Issue 320 – Living legacy

BUY THIS ISSUE – The Florentine March 2025

Choose between PDF Digital edition or Paper copy delivered to your home.

Experience March in Florence by considering women’s issues and art before, during and after International Women’s Day on the eighth of the month.

Cover photograph by Marco Badiani

5.008.00

Description

March is traditionally devoted to women centred on the eighth of the month with International Women’s Day. For far too many years, the inaccurate Italian label for this day was Festa della Donna, suggesting a celebration of yellow mimosa flowers and cakes rather than a much-needed reflection on gender equality, reproductive rights, and the continued violence and abuse against women. In Italy, in the last 12 months, 31 women were killed by their partners and 12.5 percent of women reported domestic violence in the last five years (source: ISTAT).
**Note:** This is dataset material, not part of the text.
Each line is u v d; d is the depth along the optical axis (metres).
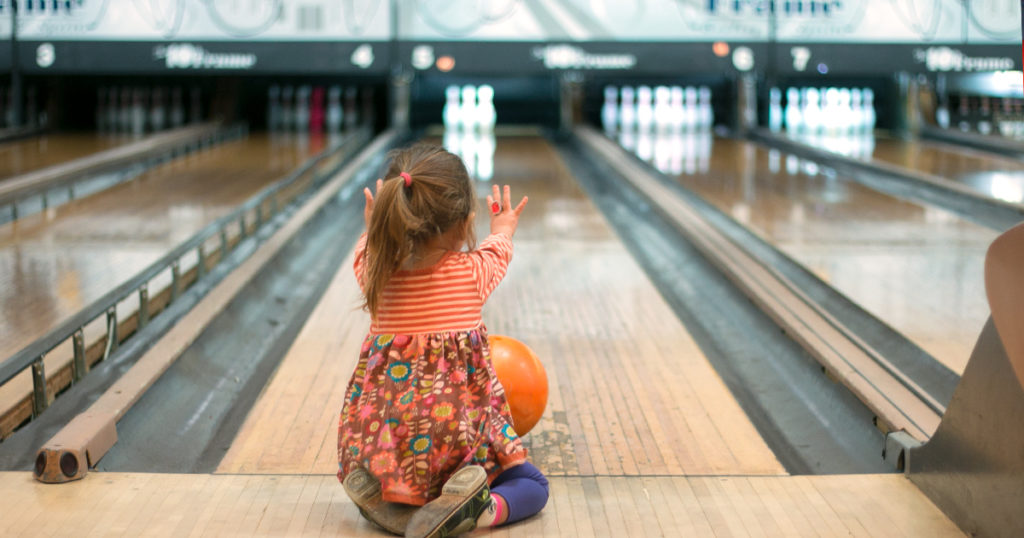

On February 8, in the Tuscan town of Rufina, half an hour from Florence, 34-year-old Eleonora Guidi was stabbed to death by her partner, who then attempted to commit suicide. Their 18-month-old son was in the house at the time. While we might never know what happened that winter morning, what matters now is what we do next as a society. After the initial intense outpouring of grief, the University of Florence has introduced a study grant for graduands whose dissertations focus on preventing and combatting gender violence. “The tragedy of Eleonora painfully calls upon us to take up the collective responsibility of combatting every form of violence against women,” remarks Alessandra Petrucci, president of the University of Florence. “Universities must be on the front line of fostering a culture of respect and gender equality. With this grant, our aim is to remember Eleonora while also giving a practical message to our students of all genders, so that knowledge and research become tools for social change.” Education is not the only field in which Eleonora Guidi is being remembered. At Polisportiva Curiel sports club in Pontassieve, five minutes from Rufina, March 8 will be a day of fundraising for Eleonora’s family through sport and community outreach with the involvement of local institutions, associations and gender equality experts. (For details + donations, WA +39 331 7439702.) Other initiatives will surely follow.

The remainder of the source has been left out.